Segundo Franciane Bayer, essa iniciativa representa um avanço importante no combate à violência contra as mulheres, deixando claro que esse tipo de violência não será aceito.
Ela destacou que certas situações exigem uma resposta penal mais específica, principalmente quando as vítimas são mulheres, que historicamente enfrentam altos índices de violência física, muitas vezes dentro do próprio lar ou em ambientes familiares.
Alterações no Código Penal
O projeto mantém a pena por lesão corporal leve inalterada, mas eleva as penas para lesões mais graves. Considera-se crime motivado pela condição do sexo feminino quando há violência doméstica e familiar ou quando há menosprezo ou discriminação à mulher.

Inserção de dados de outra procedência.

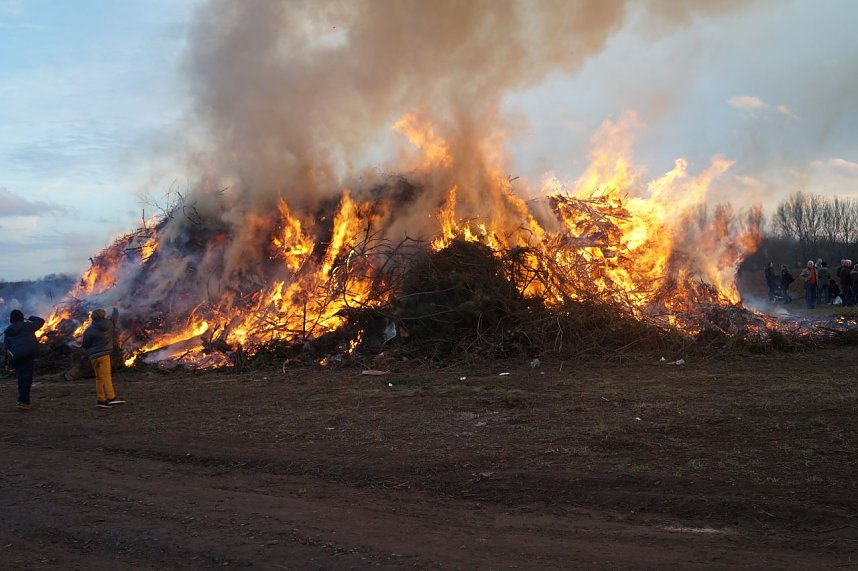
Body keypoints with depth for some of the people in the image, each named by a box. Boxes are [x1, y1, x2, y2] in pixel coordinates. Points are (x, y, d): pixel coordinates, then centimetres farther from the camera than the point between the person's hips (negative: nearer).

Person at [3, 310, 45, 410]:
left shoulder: (8, 331, 15)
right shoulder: (27, 325, 7)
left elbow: (6, 347, 12)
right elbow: (41, 321, 20)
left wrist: (8, 363, 16)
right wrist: (31, 318, 39)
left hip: (16, 357, 3)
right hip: (29, 353, -3)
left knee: (21, 379, 14)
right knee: (27, 378, -6)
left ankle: (24, 401, 17)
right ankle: (23, 401, -15)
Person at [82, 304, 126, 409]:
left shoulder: (89, 330, -5)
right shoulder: (109, 324, -1)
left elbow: (85, 345, -1)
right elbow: (115, 317, 21)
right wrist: (115, 308, 40)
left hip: (93, 356, 2)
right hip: (104, 354, -2)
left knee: (99, 378, 11)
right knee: (106, 376, -11)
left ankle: (100, 399, 9)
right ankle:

As lesões graves passam então a ter pena de reclusão de 3 a 8 anos (antes de 1 a 5 anos) para situações que causem:
- incapacidade para atividades habituais superior a 30 dias;
- risco de vida;
- perda permanente de membro, sentido ou função;
- aceleração do parto.
Para lesões gravíssimas, a pena aumenta para 4 a 10 anos (antes 2 a 8 anos) em casos como:
- incapacidade permanente para o trabalho;
- doença incurável;
- perda ou inutilização de membro, sentido ou função;
- deformidade permanente;
- ou aborto.
A lei prevê penas específicas para lesão grave causada por aceleração do parto e lesão gravíssima resultante em aborto, aplicáveis apenas às mulheres.
Em casos de lesão seguida de morte por motivo relacionado ao sexo feminino, a pena será de 5 a 14 anos de reclusão, acima do atual intervalo de 4 a 12 anos.
Impacto da medida
Essa mudança confirma o compromisso do Legislativo em garantir maior proteção às mulheres, oferecendo respostas mais firmes a agressões motivadas por gênero.
Com isso, busca-se efetivar a tutela legal para um grupo que infelizmente ainda enfrenta níveis elevados de violência.